Motion Translates to Sound in UMaine New Media Installation

Contact: Nate Aldrich, 322-5738, Owen Smith, 581-4389

ORONO — As sound is created by wind in the trees or a waterfall, a new art installation at the University of Maine’s Memorial Union is converting pedestrian motion to computer-generated “ambient music.”

Since May 26, visitors to the Bookstore and pedestrian mall in the Union building may have noticed variable electronic noises echoing and reverberating oddly from four speakers as they crossed the mall. They may not have noticed a small surveillance camera on the ceiling, or that the pitch and tone of the sound changes with different types of motion — three people instead of one walking through — and even different colored clothing.

Nate Aldrich, an adjunct new media faculty member who will teach classes in electronic music in the fall, and Zach Poff, who works in the film and video program at Cooper Union Art School in New York, are testing their latest artistic collaboration, “Observational Soundscape,” which will be up and active through June 25.

“The idea was to create a sound environment for a public space that reflects the movement in that space,” says Poff. “The idea is to treat it almost as an accompaniment of people in space and the movements that they make.”

Whether the result is sound, noise or music is in the ear of the beholder, but Aldrich and Poff’s ambient sounds respond spontaneously.

“A continually changing soundscape whose form and content reflect the visual and aural phenomena observed in the area” is how Owen Smith, director of the new media program and associate professor of art, describes the installation.

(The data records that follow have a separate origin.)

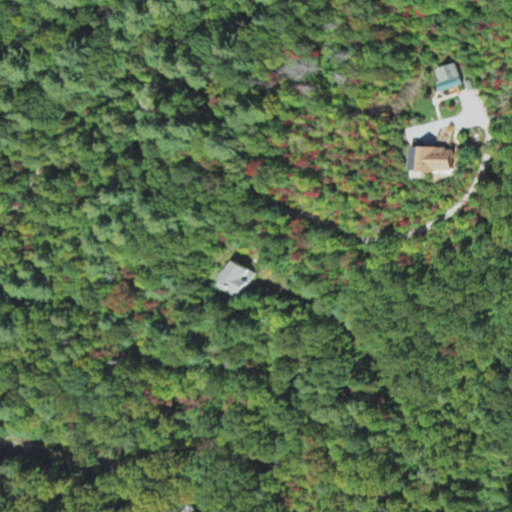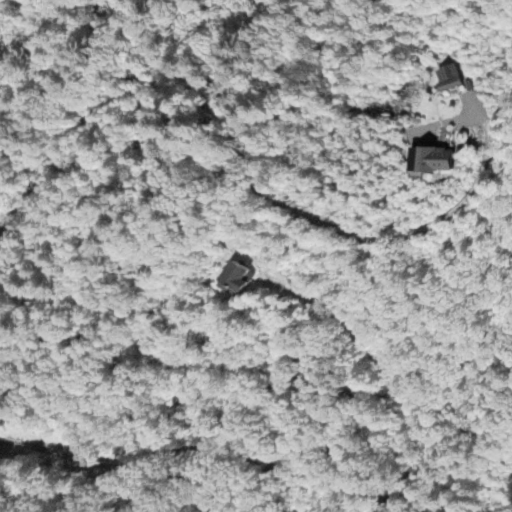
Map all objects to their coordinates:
building: (450, 81)
building: (437, 162)
building: (239, 283)
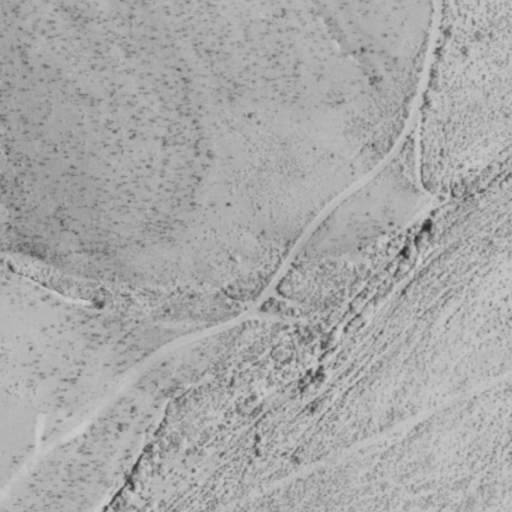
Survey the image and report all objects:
road: (270, 289)
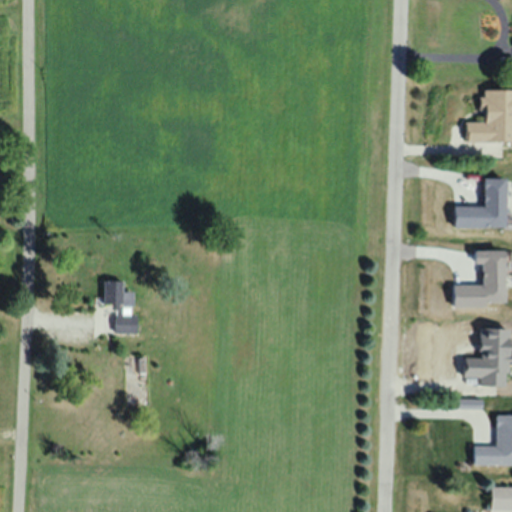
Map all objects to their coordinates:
road: (474, 53)
building: (491, 116)
road: (16, 204)
building: (476, 207)
road: (31, 256)
road: (393, 256)
building: (476, 282)
building: (111, 294)
building: (121, 323)
road: (440, 411)
building: (495, 442)
building: (498, 497)
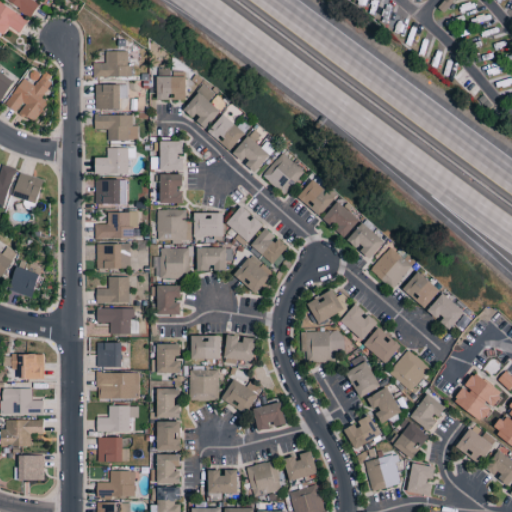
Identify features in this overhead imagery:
building: (22, 6)
road: (429, 8)
road: (499, 15)
building: (10, 20)
road: (264, 52)
road: (457, 56)
building: (111, 66)
building: (4, 84)
building: (169, 86)
road: (391, 86)
building: (28, 97)
building: (108, 97)
building: (201, 107)
building: (115, 127)
building: (225, 133)
road: (34, 149)
building: (252, 152)
building: (170, 156)
building: (111, 162)
road: (423, 167)
building: (281, 174)
building: (4, 182)
road: (252, 185)
building: (27, 188)
road: (423, 188)
building: (170, 189)
road: (207, 189)
building: (109, 192)
building: (316, 197)
building: (340, 220)
building: (207, 225)
building: (115, 226)
building: (171, 226)
building: (243, 226)
building: (365, 241)
building: (268, 246)
building: (111, 256)
building: (4, 258)
building: (210, 259)
building: (172, 264)
building: (27, 267)
building: (389, 268)
building: (252, 274)
road: (72, 276)
building: (22, 282)
building: (420, 290)
road: (213, 291)
building: (112, 292)
road: (389, 295)
building: (166, 300)
building: (324, 307)
building: (445, 312)
road: (223, 313)
building: (116, 321)
building: (358, 322)
road: (35, 324)
road: (481, 340)
building: (381, 345)
building: (320, 346)
building: (204, 348)
building: (238, 350)
building: (107, 355)
building: (165, 360)
building: (27, 366)
building: (407, 371)
building: (361, 377)
building: (505, 381)
building: (201, 385)
building: (115, 386)
road: (294, 386)
building: (238, 397)
building: (477, 398)
building: (18, 403)
building: (167, 404)
building: (383, 405)
building: (426, 413)
building: (268, 417)
building: (115, 419)
building: (504, 427)
road: (297, 429)
building: (18, 432)
building: (361, 433)
building: (167, 437)
building: (410, 441)
building: (474, 444)
building: (108, 450)
road: (198, 459)
building: (299, 467)
building: (29, 468)
building: (500, 468)
building: (167, 469)
building: (381, 473)
road: (443, 477)
building: (262, 479)
building: (420, 480)
building: (221, 482)
building: (115, 486)
building: (511, 493)
building: (166, 500)
building: (304, 500)
building: (111, 507)
road: (438, 507)
building: (204, 510)
building: (237, 510)
road: (15, 511)
building: (262, 511)
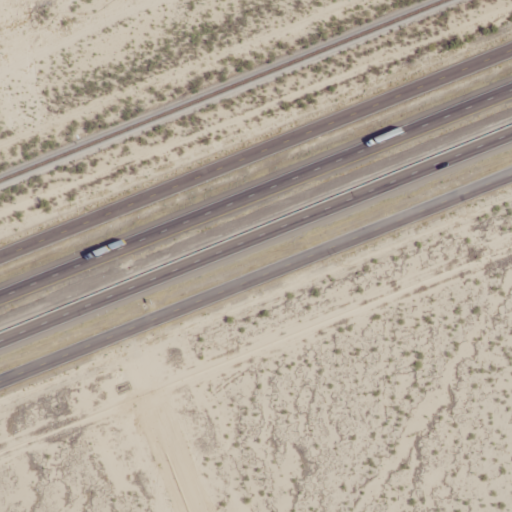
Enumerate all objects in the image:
railway: (225, 91)
road: (256, 153)
road: (256, 193)
road: (256, 238)
road: (256, 288)
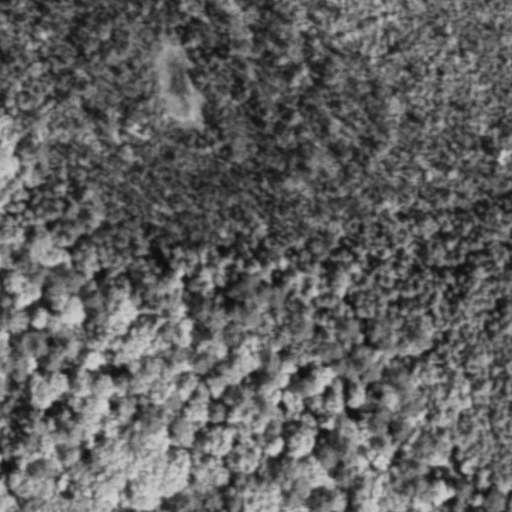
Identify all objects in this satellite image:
road: (9, 492)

Poff and Aldrich wrote the computer program that converts information from the camera to sound. The system reacts to the degree of motion and also color, changing pitch, tone and timbre accordingly.

“If nothing happens, the system doesn’t do anything,” Poff explains. If, on the other hand, a class of visiting school children streamed through, the system would come to life to mirror the movement, and tones would likely become much more staccato and varied, he and Aldrich say.

The creation of ambient sound electronically from environmental stimuli is an evolving art form in new media, according to Poff and Aldrich. “One can think of this as a convergence of two disciplines,” Aldrich says.

Poff and Aldrich presented a related performance last summer at the Ayers Island art festival, “Without Borders.” By training a camera on a musician’s hand movements, the motion modified the sound of the performance.

After the exhibit at UMaine, the artists plan to display the installation at Cooper Union Art School and then show it in public places in the United States and possibly Europe.